The whole listing, please: repeat it exactly, with the pictures left out.

START DATA LISTING

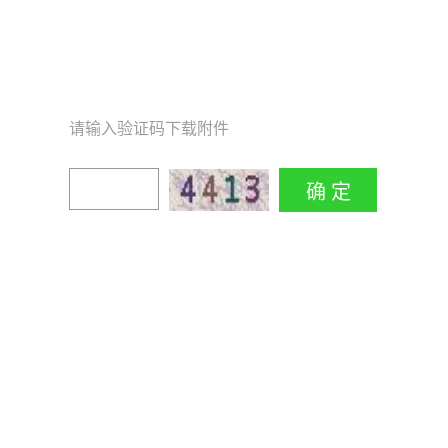
请输入验证码下载附件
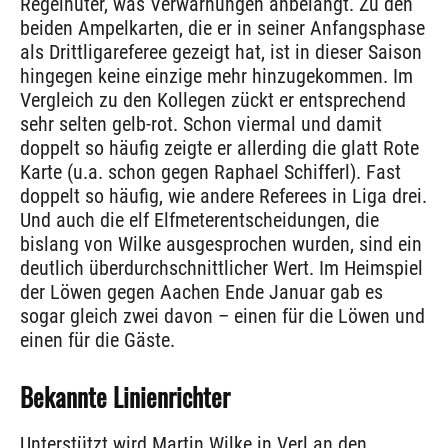
Regelhüter, was Verwarnungen anbelangt. Zu den
beiden Ampelkarten, die er in seiner Anfangsphase
als Drittligareferee gezeigt hat, ist in dieser Saison
hingegen keine einzige mehr hinzugekommen. Im
Vergleich zu den Kollegen zückt er entsprechend
sehr selten gelb-rot. Schon viermal und damit
doppelt so häufig zeigte er allerding die glatt Rote
Karte (u.a. schon gegen Raphael Schifferl). Fast
doppelt so häufig, wie andere Referees in Liga drei.
Und auch die elf Elfmeterentscheidungen, die
bislang von Wilke ausgesprochen wurden, sind ein
deutlich überdurchschnittlicher Wert. Im Heimspiel
der Löwen gegen Aachen Ende Januar gab es
sogar gleich zwei davon – einen für die Löwen und
einen für die Gäste.
Bekannte Linienrichter
Unterstützt wird Martin Wilke in Verl an den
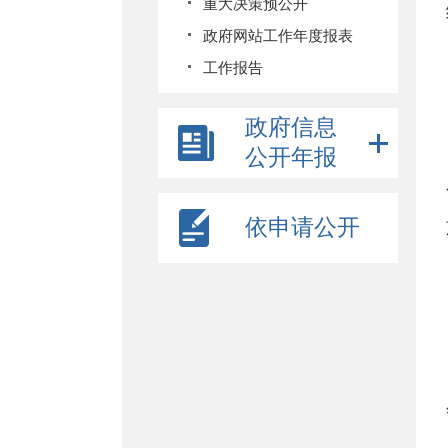
重大决策预公开
政府网站工作年度报表
工作报告
政府信息
公开年报
依申请公开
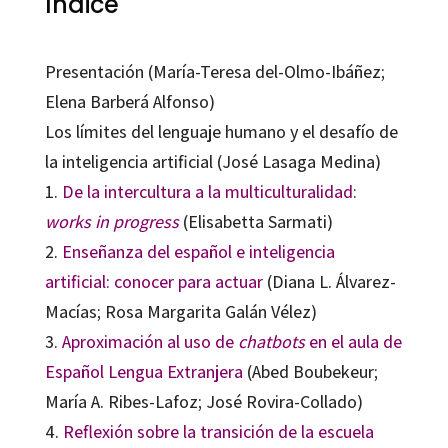
Índice
Presentación (María-Teresa del-Olmo-Ibáñez;
Elena Barberá Alfonso)
Los límites del lenguaje humano y el desafío de
la inteligencia artificial (José Lasaga Medina)
1.
De la intercultura a la multiculturalidad:
works in progress
(Elisabetta Sarmati)
2.
Enseñanza del español e inteligencia
artificial: conocer para actuar
(Diana L. Álvarez-
Macías; Rosa Margarita Galán Vélez)
3.
Aproximación al uso de
chatbots
en el aula de
Español Lengua Extranjera
(Abed Boubekeur;
María A. Ribes-Lafoz; José Rovira-Collado)
4.
Reflexión sobre la transición de la escuela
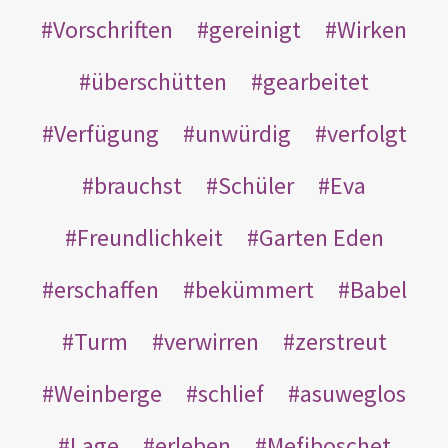
Vorschriften
gereinigt
Wirken
überschütten
gearbeitet
Verfügung
unwürdig
verfolgt
brauchst
Schüler
Eva
Freundlichkeit
Garten Eden
erschaffen
bekümmert
Babel
Turm
verwirren
zerstreut
Weinberge
schlief
asuweglos
Lage
erleben
Mefiboschet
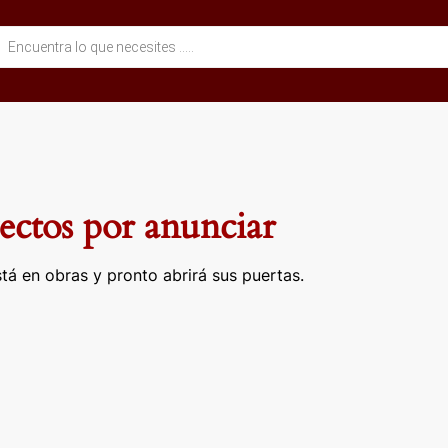
eda
ctos
ctos por anunciar
tá en obras y pronto abrirá sus puertas.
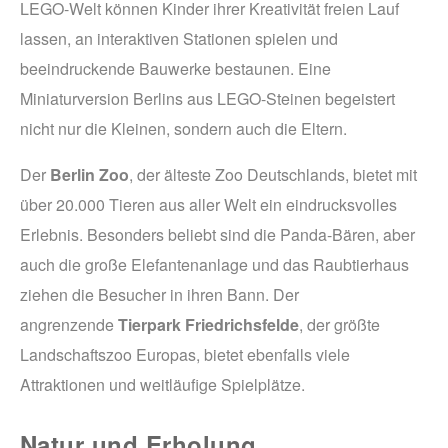
LEGO-Welt können Kinder ihrer Kreativität freien Lauf
lassen, an interaktiven Stationen spielen und
beeindruckende Bauwerke bestaunen. Eine
Miniaturversion Berlins aus LEGO-Steinen begeistert
nicht nur die Kleinen, sondern auch die Eltern.
Der
Berlin Zoo
, der älteste Zoo Deutschlands, bietet mit
über 20.000 Tieren aus aller Welt ein eindrucksvolles
Erlebnis. Besonders beliebt sind die Panda-Bären, aber
auch die große Elefantenanlage und das Raubtierhaus
ziehen die Besucher in ihren Bann. Der
angrenzende
Tierpark Friedrichsfelde
, der größte
Landschaftszoo Europas, bietet ebenfalls viele
Attraktionen und weitläufige Spielplätze.
Natur und Erholung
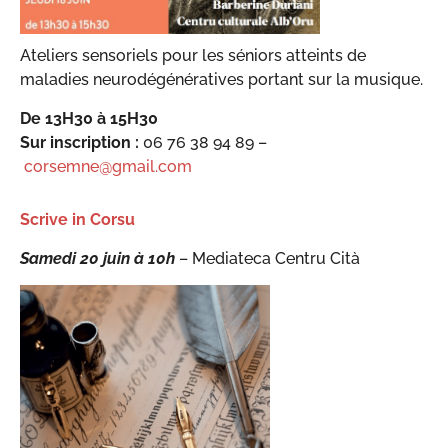
Ateliers sensoriels pour les séniors atteints de
maladies neurodégénératives portant sur la musique.
De 13H30 à 15H30
Sur inscription :
06 76 38 94 89 –
corsemne@gmail.com
Scrive in Corsu
Samedi 20 juin à 10h
– Mediateca Centru Cità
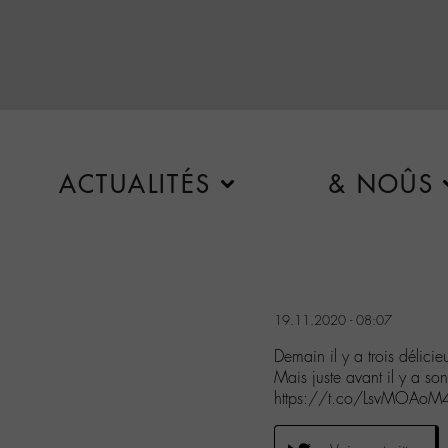
ACTUALITÉS
& NOÛS
19.11.2020 - 08:07
Demain il y a trois délic
Mais juste avant il y a s
https://t.co/LsvMOAoM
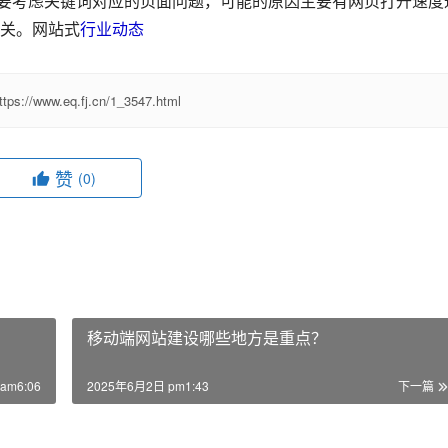
就要考虑关键词对应的页面问题，可能的原因主要有网页打开速度
关。网站式
行业动态
ttps://www.eq.fj.cn/1_3547.html
赞
(0)
移动端网站建设哪些地方是重点？
am6:06
2025年6月2日 pm1:43
下一篇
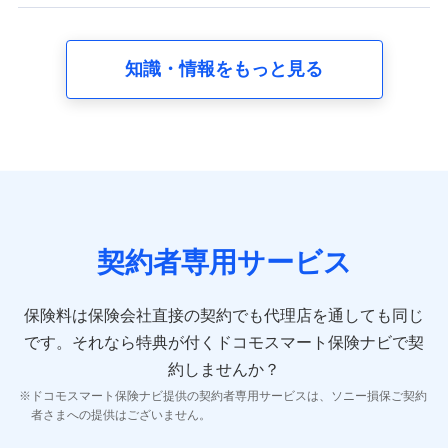
【共同して利用する者の範囲】
当社
知識・情報をもっと見る
株式会社NTTドコモ
【利用する者の利用目的】
当社又は株式会社NTTドコモが提供する保険関連サービスに
おけるユーザ登録受付および管理のため
当社又は株式会社NTTドコモと取引のあるもしくは委託を受
けている保険会社・提携会社の保険その他に関する情報を提
供するため、また維持管理等の委託業務遂行のため、またそ
れらに付帯、関連する当社、株式会社NTTドコモおよび提携
契約者専用サービス
会社のサービスを案内、提供するため
（各サービスで取得したサービス利用履歴、ウェブサイトの
閲覧履歴、購買履歴、ご契約内容等のパーソナルデータを分
保険料は保険会社直接の契約でも代理店を通しても同じ
析して、お客さまの趣味・嗜好・傾向に応じたサービス・商
です。
それなら特典が付くドコモスマート保険ナビで契
品等に関するご提案や広告の配信等を行うことがありま
す。）
約しませんか？
各種セミナーの開催のため
ドコモスマート保険ナビ提供の契約者専用サービスは、ソニー損保ご契約
コンサルティングサービスの実施のため
者さまへの提供はございません。
アンケートやキャンペーン等の実施のため
上記に係る案内・手続き・管理等付帯業務を行うため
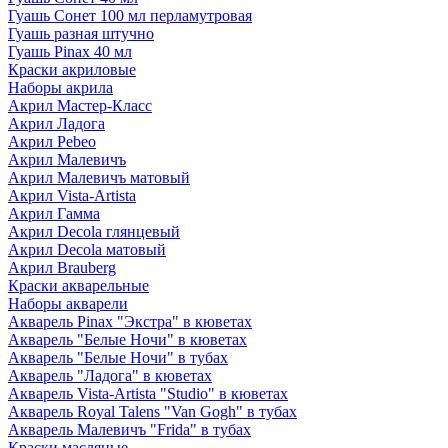
Гуашь Сонет 100 мл перламутровая
Гуашь разная штучно
Гуашь Pinax 40 мл
Краски акриловые
Наборы акрила
Акрил Мастер-Класс
Акрил Ладога
Акрил Pebeo
Акрил Малевичъ
Акрил Малевичъ матовый
Акрил Vista-Artista
Акрил Гамма
Акрил Decola глянцевый
Акрил Decola матовый
Акрил Brauberg
Краски акварельные
Наборы акварели
Акварель Pinax "Экстра" в кюветах
Акварель "Белые Ночи" в кюветах
Акварель "Белые Ночи" в тубах
Акварель "Ладога" в кюветах
Акварель Vista-Artista "Studio" в кюветах
Акварель Royal Talens "Van Gogh" в тубах
Акварель Малевичъ "Frida" в тубах
Краски масляные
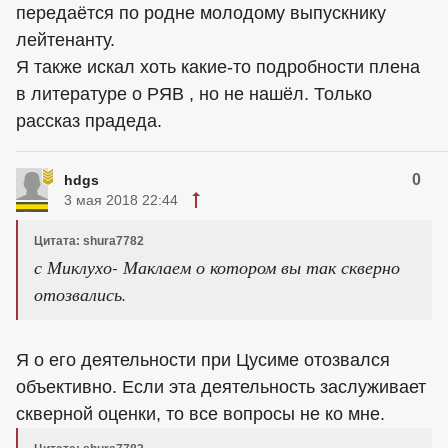
передаётся по родне молодому выпускнику
лейтенанту.
Я также искал хоть какие-то подробности плена
в литературе о РЯВ , но не нашёл. Только
рассказ прадеда.
0
hdgs
3 мая 2018 22:44
Цитата: shura7782
с Миклухо- Маклаем о котором вы так скверно
отозвались.
Я о его деятельности при Цусиме отозвался
объективно. Если эта деятельность заслуживает
скверной оценки, то все вопросы не ко мне.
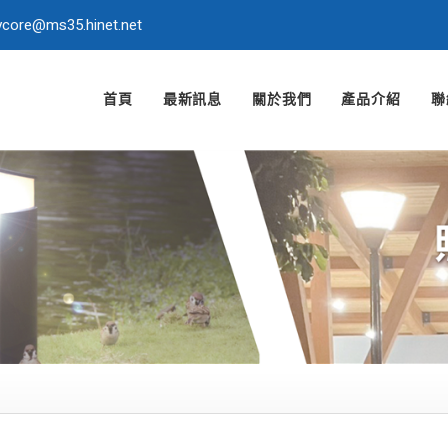
ycore@ms35.hinet.net
首頁
最新訊息
關於我們
產品介紹
聯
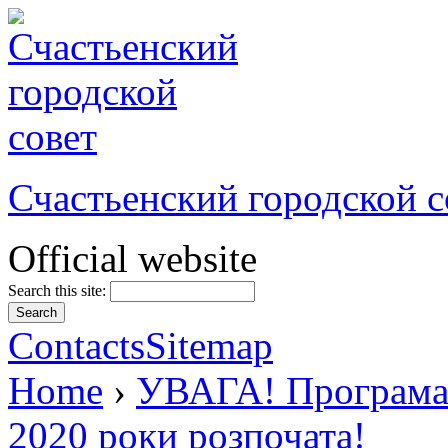
Счастьенский городской с
Official website
Search this site:
Contacts
Sitemap
Home
›
УВАГА! Програма 
2020 роки розпочата!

END DATA LISTING

- **RESPONSE TO THIS EXERCISE**:
请输入验证码下载附件
Regelhüter, was Verwarnungen anbelangt. Zu den
beiden Ampelkarten, die er in seiner Anfangsphase
als Drittligareferee gezeigt hat, ist in dieser Saison
hingegen keine einzige mehr hinzugekommen. Im
Vergleich zu den Kollegen zückt er entsprechend
sehr selten gelb-rot. Schon viermal und damit
doppelt so häufig zeigte er allerding die glatt Rote
Karte (u.a. schon gegen Raphael Schifferl). Fast
doppelt so häufig, wie andere Referees in Liga drei.
Und auch die elf Elfmeterentscheidungen, die
bislang von Wilke ausgesprochen wurden, sind ein
deutlich überdurchschnittlicher Wert. Im Heimspiel
der Löwen gegen Aachen Ende Januar gab es
sogar gleich zwei davon – einen für die Löwen und
einen für die Gäste.
Bekannte Linienrichter
Unterstützt wird Martin Wilke in Verl an den
重大决策预公开
政府网站工作年度报表
工作报告
政府信息
公开年报
依申请公开
Índice
Presentación (María-Teresa del-Olmo-Ibáñez;
Elena Barberá Alfonso)
Los límites del lenguaje humano y el desafío de
la inteligencia artificial (José Lasaga Medina)
1.
De la intercultura a la multiculturalidad:
works in progress
(Elisabetta Sarmati)
2.
Enseñanza del español e inteligencia
artificial: conocer para actuar
(Diana L. Álvarez-
Macías; Rosa Margarita Galán Vélez)
3.
Aproximación al uso de
chatbots
en el aula de
Español Lengua Extranjera
(Abed Boubekeur;
María A. Ribes-Lafoz; José Rovira-Collado)
4.
Reflexión sobre la transición de la escuela
Vorschriften
gereinigt
Wirken
überschütten
gearbeitet
Verfügung
unwürdig
verfolgt
brauchst
Schüler
Eva
Freundlichkeit
Garten Eden
erschaffen
bekümmert
Babel
Turm
verwirren
zerstreut
Weinberge
schlief
asuweglos
Lage
erleben
Mefiboschet
eda
ctos
ctos por anunciar
tá en obras y pronto abrirá sus puertas.
LEGO-Welt können Kinder ihrer Kreativität freien Lauf
lassen, an interaktiven Stationen spielen und
beeindruckende Bauwerke bestaunen. Eine
Miniaturversion Berlins aus LEGO-Steinen begeistert
nicht nur die Kleinen, sondern auch die Eltern.
Der
Berlin Zoo
, der älteste Zoo Deutschlands, bietet mit
über 20.000 Tieren aus aller Welt ein eindrucksvolles
Erlebnis. Besonders beliebt sind die Panda-Bären, aber
auch die große Elefantenanlage und das Raubtierhaus
ziehen die Besucher in ihren Bann. Der
angrenzende
Tierpark Friedrichsfelde
, der größte
Landschaftszoo Europas, bietet ebenfalls viele
Attraktionen und weitläufige Spielplätze.
Natur und Erholung
Ateliers sensoriels pour les séniors atteints de
maladies neurodégénératives portant sur la musique.
De 13H30 à 15H30
Sur inscription :
06 76 38 94 89 –
corsemne@gmail.com
Scrive in Corsu
Samedi 20 juin à 10h
– Mediateca Centru Cità
ACTUALITÉS
& NOÛS
19.11.2020 - 08:07
Demain il y a trois délic
Mais juste avant il y a s
https://t.co/LsvMOAoM
就要考虑关键词对应的页面问题，可能的原因主要有网页打开速度
关。网站式
行业动态
ttps://www.eq.fj.cn/1_3547.html
赞
(0)
移动端网站建设哪些地方是重点？
am6:06
2025年6月2日 pm1:43
下一篇
【共同して利用する者の範囲】
当社
知識・情報をもっと見る
株式会社NTTドコモ
【利用する者の利用目的】
当社又は株式会社NTTドコモが提供する保険関連サービスに
おけるユーザ登録受付および管理のため
当社又は株式会社NTTドコモと取引のあるもしくは委託を受
けている保険会社・提携会社の保険その他に関する情報を提
供するため、また維持管理等の委託業務遂行のため、またそ
れらに付帯、関連する当社、株式会社NTTドコモおよび提携
契約者専用サービス
会社のサービスを案内、提供するため
（各サービスで取得したサービス利用履歴、ウェブサイトの
閲覧履歴、購買履歴、ご契約内容等のパーソナルデータを分
保険料は保険会社直接の契約でも代理店を通しても同じ
析して、お客さまの趣味・嗜好・傾向に応じたサービス・商
です。
それなら特典が付くドコモスマート保険ナビで契
品等に関するご提案や広告の配信等を行うことがありま
す。）
約しませんか？
各種セミナーの開催のため
ドコモスマート保険ナビ提供の契約者専用サービスは、ソニー損保ご契約
コンサルティングサービスの実施のため
者さまへの提供はございません。
アンケートやキャンペーン等の実施のため
上記に係る案内・手続き・管理等付帯業務を行うため
Гуашь Сонет 100 мл перламутровая
Гуашь разная штучно
Гуашь Pinax 40 мл
Краски акриловые
Наборы акрила
Акрил Мастер-Класс
Акрил Ладога
Акрил Pebeo
Акрил Малевичъ
Акрил Малевичъ матовый
Акрил Vista-Artista
Акрил Гамма
Акрил Decola глянцевый
Акрил Decola матовый
Акрил Brauberg
Краски акварельные
Наборы акварели
Акварель Pinax "Экстра" в кюветах
Акварель "Белые Ночи" в кюветах
Акварель "Белые Ночи" в тубах
Акварель "Ладога" в кюветах
Акварель Vista-Artista "Studio" в кюветах
Акварель Royal Talens "Van Gogh" в тубах
Акварель Малевичъ "Frida" в тубах
Краски масляные
передаётся по родне молодому выпускнику
лейтенанту.
Я также искал хоть какие-то подробности плена
в литературе о РЯВ , но не нашёл. Только
рассказ прадеда.
0
hdgs
3 мая 2018 22:44
Цитата: shura7782
с Миклухо- Маклаем о котором вы так скверно
отозвались.
Я о его деятельности при Цусиме отозвался
объективно. Если эта деятельность заслуживает
скверной оценки, то все вопросы не ко мне.
ycore@ms35.hinet.net
首頁
最新訊息
關於我們
產品介紹
聯
Счастьенский городской с
Official website
Search this site:
Contacts
Sitemap
Home
›
УВАГА! Програма 
2020 роки розпочата!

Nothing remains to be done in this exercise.